In Watson v E & E  VSC 510, Justice Beach endorsed, “in passing”, some dicta to the effect that expert evidence is rarely helpful in defining the content of a lawyer’s duty of care to a client:
132 In making conclusions on the issue of breach of duty, I have not overlooked the evidence of Mr Andrew Joseph. Mr Joseph is a solicitor who gave evidence on behalf of the plaintiffs. His evidence was supportive of the plaintiffs’ case on breach of duty. However, Mr Joseph’s evidence was predicated upon an assumption that GMM and FCG became clients of Ebsworths as at 9 February 2001 and that Mr Watson and Mr Gibson (who he also refers to as “clients”) were clients of the firm either at that time or at some time prior to 7 September 2001. I have found the facts to be different from those which Mr Joseph was asked to assume. Further, Mr Joseph’s opinion was predicated on a briefing of the facts which was too high level in its generality to render his opinion of assistance. In the circumstances, his evidence does not assist in the resolution of this proceeding. In passing, I endorse the dicta of Oliver J in Midland Bank Trust Co Limited v Hett, Stubbs & Kemp (a firm):
“I must say that I doubt the value, or even the admissibility, of this sort of evidence, which seems to be becoming customary in cases of this type. The extent of the legal duty in any given situation must, I think, be a question of law for the court. Clearly, if there is some practice in a particular profession, some accepted standard of conduct which is laid down by a professional institute or sanctioned by common usage, evidence of that can and ought to be received.
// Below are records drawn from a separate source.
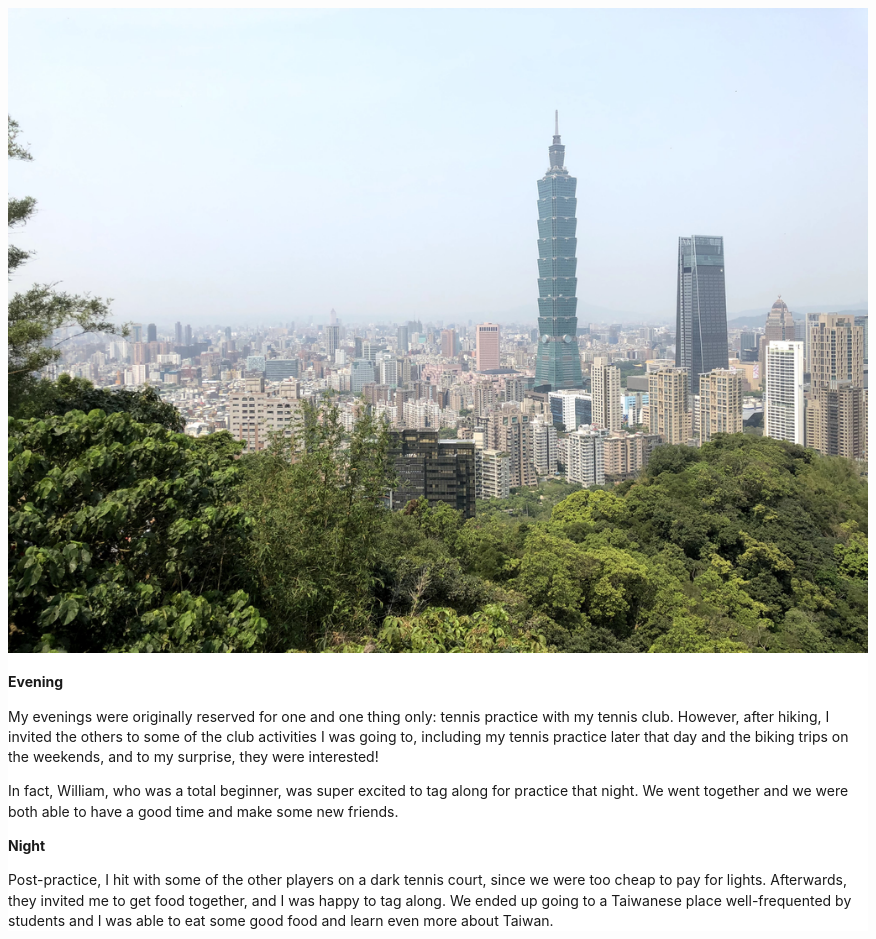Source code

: ![Xiangshan view](../uploads/032120_xiangshan_view.jpg "Xiangshan view")

**Evening**

My evenings were originally reserved for one and one thing only: tennis practice with my tennis club. However, after hiking, I invited the others to some of the club activities I was going to, including my tennis practice later that day and the biking trips on the weekends, and to my surprise, they were interested!

In fact, William, who was a total beginner, was super excited to tag along for practice that night. We went together and we were both able to have a good time and make some new friends.

**Night**

Post-practice, I hit with some of the other players on a dark tennis court, since we were too cheap to pay for lights. Afterwards, they invited me to get food together, and I was happy to tag along. We ended up going to a Taiwanese place well-frequented by students and I was able to eat some good food and learn even more about Taiwan.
But evidence which really amounts to no more than an expression of opinion by a particular practitioner of what he thinks that he would have done had he been placed, hypothetically and without the benefit of hindsight, in the position of the defendants, is of little assistance to the court; whilst evidence of the witness’ view of what, as a matter of law, the solicitor’s duty was in the particular circumstances of the case is, I should have thought, inadmissible, for that is the very question which it is the court’s function to decide.”
  1 Ch 384 at 402.
 See also the Full Federal Court decision Yates v Boland (1998) 157 ALR 30 at 56 wherein the Court said: “We think that a court is well placed to determine the liability in negligence of a legal practitioner without the aid of such evidence where questions of particular practices do not arise” – but note the substantial criticism that decision received in the High Court in respect of other issues in Boland v Yates (1999) 167 CLR 575 (see in particular the judgment of Gummow J at paragraph ).